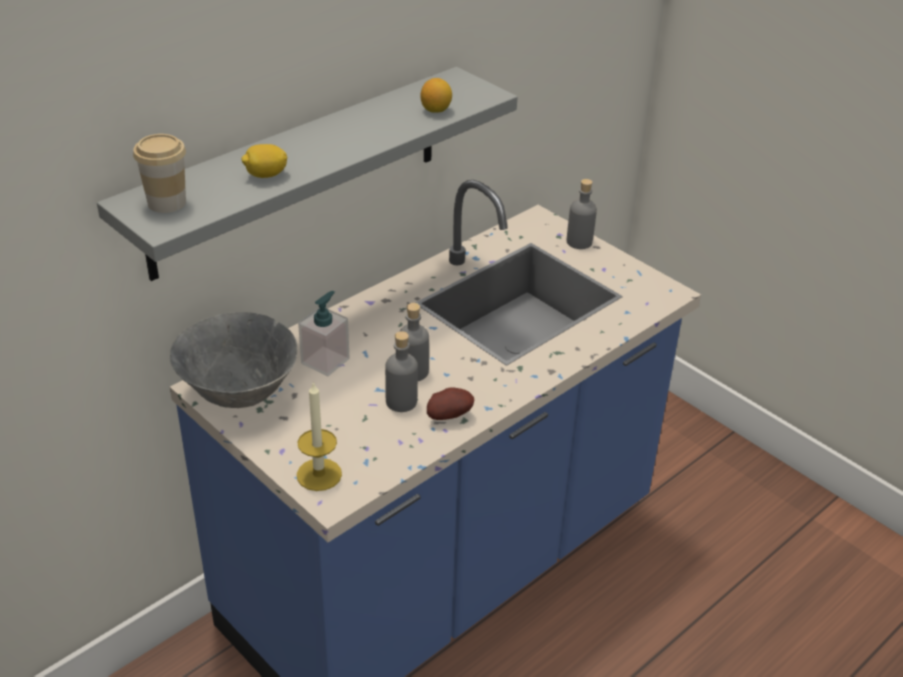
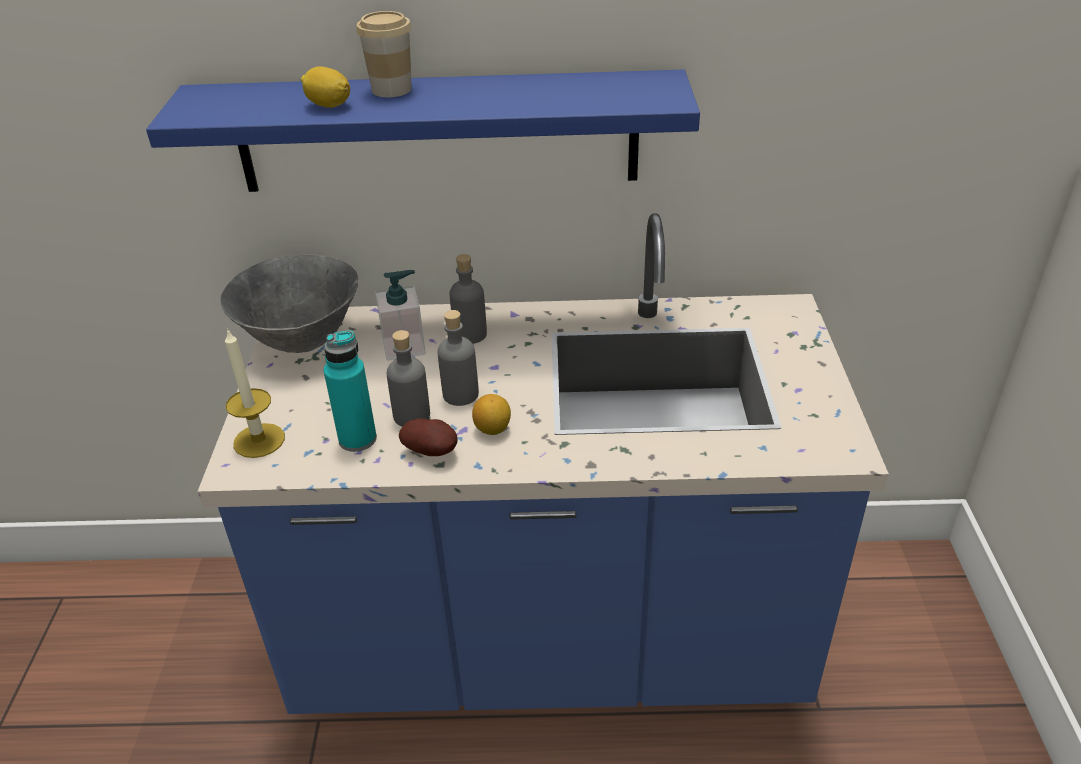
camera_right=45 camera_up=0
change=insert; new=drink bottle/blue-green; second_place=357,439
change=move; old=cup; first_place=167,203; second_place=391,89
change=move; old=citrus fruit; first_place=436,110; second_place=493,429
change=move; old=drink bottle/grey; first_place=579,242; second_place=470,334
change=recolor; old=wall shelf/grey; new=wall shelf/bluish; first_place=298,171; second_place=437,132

• **Task requirements**:
Retype the full listing exactly; pictures stay out.

• **Written solution**:
camera_right=45 camera_up=0
change=insert; new=drink bottle/blue-green; second_place=357,439
change=move; old=cup; first_place=167,203; second_place=391,89
change=move; old=citrus fruit; first_place=436,110; second_place=493,429
change=move; old=drink bottle/grey; first_place=579,242; second_place=470,334
change=recolor; old=wall shelf/grey; new=wall shelf/bluish; first_place=298,171; second_place=437,132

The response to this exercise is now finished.